Task 1 = According to the column about J.L. Brignac's house, where was his dog Lucy found that Christmas?

Passage =
The Marks Post: Les chiens jappes pas
It was in late August of 2005 when I first started going to 210 St. Joseph St. for one of J.L. Brignac’s every other Wednesday night supper. I remember we were glued to the TV that night watching Hurricane Katrina churn toward the Gulf Coast.
The following January is when I started going for the AFC and NFC Championship games and for the Super Bowl. About a year later, I started going to J.L.’s every other Sunday for our fantasy football suppers. Then years later was when I started going to suppers there every Wednesday.
Over the years, I heard all the stories about things that would go on at J.L.’s house. Take for example this classic when he couldn’t find his dog, Lucy, years ago on Christmas. His family then arrived at his house, and they all started looking for Lucy. His mom, Hazel, sat down on the sofa later in the day and heard a whimper. They unfolded the sofa bed, and there was Lucy.
The best story about his house has to do with the saga between him and the new women delivery drivers for The Advocate. The saga went on for months and months. He would come to work at the clerk’s office and start fussing because he didn’t get his paper. Then he’d call his neighbor Preston Aucoin and start fussing in French. I vividly remember him screaming out on the phone, “Les chiens jappes pas,” which means “the dogs didn’t bark.”

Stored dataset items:
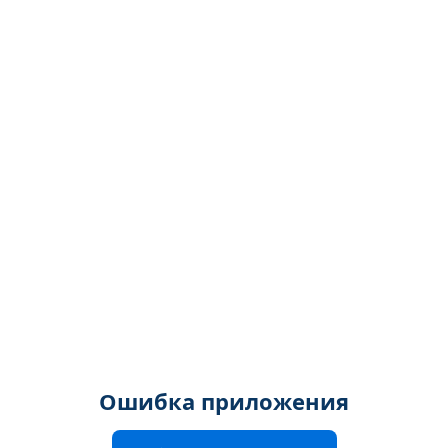
Ошибка приложения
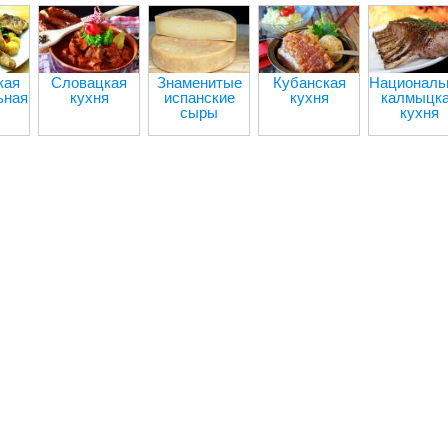
кая
Словацкая
Знаменитые
Кубанская
Националь
ьная
кухня
испанские
кухня
калмыцк
сыры
кухня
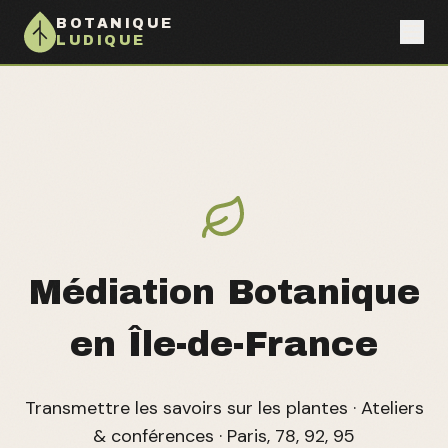
BOTANIQUE
LUDIQUE
Médiation Botanique
en Île-de-France
Transmettre les savoirs sur les plantes · Ateliers
& conférences · Paris, 78, 92, 95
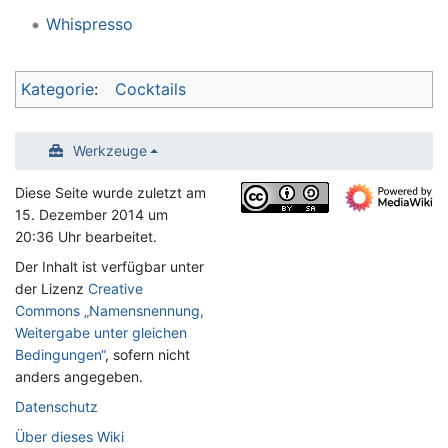
Whispresso
Kategorie
:
Cocktails
Werkzeuge
Diese Seite wurde zuletzt am
15. Dezember 2014 um
20:36 Uhr bearbeitet.
Der Inhalt ist verfügbar unter
der Lizenz
Creative
Commons „Namensnennung,
Weitergabe unter gleichen
Bedingungen“
, sofern nicht
anders angegeben.
Datenschutz
Über dieses Wiki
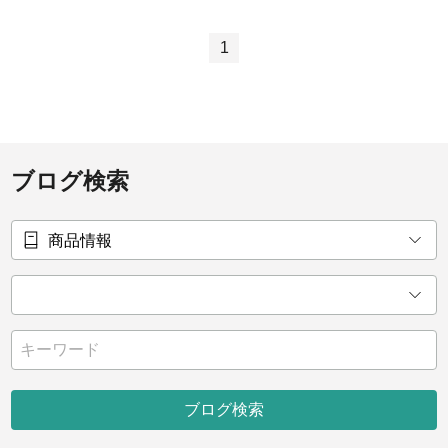
1
ブログ検索
ブログ検索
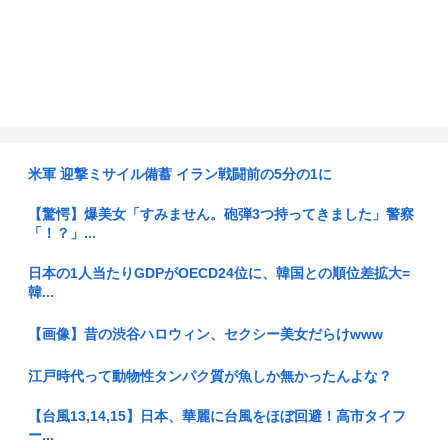
米軍 迎撃ミサイル備蓄 イラン戦闘前の5分の1に
【驚愕】爆美女「すみません。砲弾3つ持ってきました」警察
「！？」...
日本の1人当たりGDPがOECD24位に、韓国との順位差拡大=
韓...
【画像】昔の渋谷ハロウィン、セクシー美女だらけwww
江戸時代って動物性タンパク質が魚しか無かったんよな？
【台風13,14,15】日本、華麗に台風をほぼ回避！高市タイフ
ー...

Task 2 = Copy the lines of the records from the start through the line containing "Paris, 78, 92, 95", including both ends. Omit the pictures.

Task solution 1 = Inside the sofa bed, which the family unfolded after hearing a whimper.

Task solution 2 =
Ошибка приложения
кая
Словацкая
Знаменитые
Кубанская
Националь
ьная
кухня
испанские
кухня
калмыцк
сыры
кухня
BOTANIQUE
LUDIQUE
Médiation Botanique
en Île-de-France
Transmettre les savoirs sur les plantes · Ateliers
& conférences · Paris, 78, 92, 95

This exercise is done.